● TASK GOAL: Copy every entry word for word. Skip the pictures.

● Stored data entries:
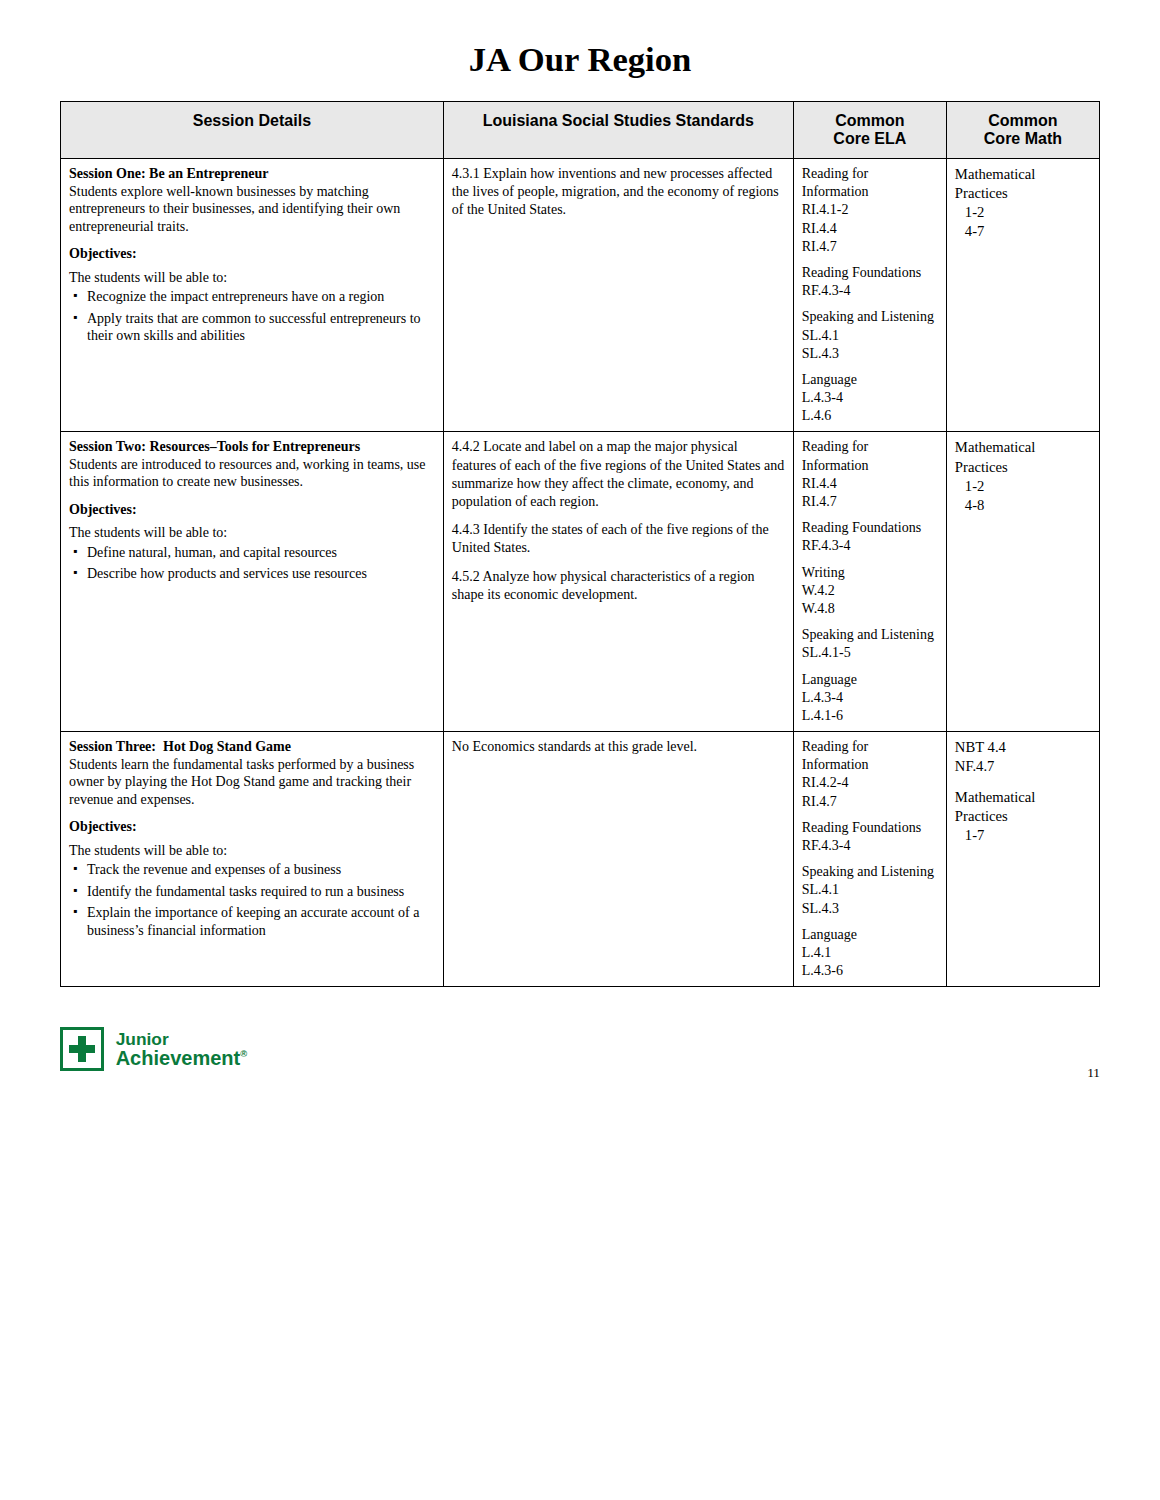JA Our Region
| Session Details | Louisiana Social Studies Standards | Common Core ELA | Common Core Math |
| --- | --- | --- | --- |
| Session One: Be an Entrepreneur Students explore well-known businesses by matching entrepreneurs to their businesses, and identifying their own entrepreneurial traits. Objectives: The students will be able to: Recognize the impact entrepreneurs have on a region Apply traits that are common to successful entrepreneurs to their own skills and abilities | 4.3.1 Explain how inventions and new processes affected the lives of people, migration, and the economy of regions of the United States. | Reading for Information RI.4.1-2 RI.4.4 RI.4.7 Reading Foundations RF.4.3-4 Speaking and Listening SL.4.1 SL.4.3 Language L.4.3-4 L.4.6 | Mathematical Practices 1-2 4-7 |
| Session Two: Resources–Tools for Entrepreneurs Students are introduced to resources and, working in teams, use this information to create new businesses. Objectives: The students will be able to: Define natural, human, and capital resources Describe how products and services use resources | 4.4.2 Locate and label on a map the major physical features of each of the five regions of the United States and summarize how they affect the climate, economy, and population of each region. 4.4.3 Identify the states of each of the five regions of the United States. 4.5.2 Analyze how physical characteristics of a region shape its economic development. | Reading for Information RI.4.4 RI.4.7 Reading Foundations RF.4.3-4 Writing W.4.2 W.4.8 Speaking and Listening SL.4.1-5 Language L.4.3-4 L.4.1-6 | Mathematical Practices 1-2 4-8 |
| Session Three: Hot Dog Stand Game Students learn the fundamental tasks performed by a business owner by playing the Hot Dog Stand game and tracking their revenue and expenses. Objectives: The students will be able to: Track the revenue and expenses of a business Identify the fundamental tasks required to run a business Explain the importance of keeping an accurate account of a business’s financial information | No Economics standards at this grade level. | Reading for Information RI.4.2-4 RI.4.7 Reading Foundations RF.4.3-4 Speaking and Listening SL.4.1 SL.4.3 Language L.4.1 L.4.3-6 | NBT 4.4 NF.4.7 Mathematical Practices 1-7 |
Junior Achievement®
11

● RESPONSE AREA:
JA Our Region
| Session Details | Louisiana Social Studies Standards | Common Core ELA | Common Core Math |
| --- | --- | --- | --- |
| Session One: Be an Entrepreneur Students explore well-known businesses by matching entrepreneurs to their businesses, and identifying their own entrepreneurial traits. Objectives: The students will be able to: Recognize the impact entrepreneurs have on a region Apply traits that are common to successful entrepreneurs to their own skills and abilities | 4.3.1 Explain how inventions and new processes affected the lives of people, migration, and the economy of regions of the United States. | Reading for Information RI.4.1-2 RI.4.4 RI.4.7 Reading Foundations RF.4.3-4 Speaking and Listening SL.4.1 SL.4.3 Language L.4.3-4 L.4.6 | Mathematical Practices 1-2 4-7 |
| Session Two: Resources–Tools for Entrepreneurs Students are introduced to resources and, working in teams, use this information to create new businesses. Objectives: The students will be able to: Define natural, human, and capital resources Describe how products and services use resources | 4.4.2 Locate and label on a map the major physical features of each of the five regions of the United States and summarize how they affect the climate, economy, and population of each region. 4.4.3 Identify the states of each of the five regions of the United States. 4.5.2 Analyze how physical characteristics of a region shape its economic development. | Reading for Information RI.4.4 RI.4.7 Reading Foundations RF.4.3-4 Writing W.4.2 W.4.8 Speaking and Listening SL.4.1-5 Language L.4.3-4 L.4.1-6 | Mathematical Practices 1-2 4-8 |
| Session Three: Hot Dog Stand Game Students learn the fundamental tasks performed by a business owner by playing the Hot Dog Stand game and tracking their revenue and expenses. Objectives: The students will be able to: Track the revenue and expenses of a business Identify the fundamental tasks required to run a business Explain the importance of keeping an accurate account of a business’s financial information | No Economics standards at this grade level. | Reading for Information RI.4.2-4 RI.4.7 Reading Foundations RF.4.3-4 Speaking and Listening SL.4.1 SL.4.3 Language L.4.1 L.4.3-6 | NBT 4.4 NF.4.7 Mathematical Practices 1-7 |
Junior Achievement®
11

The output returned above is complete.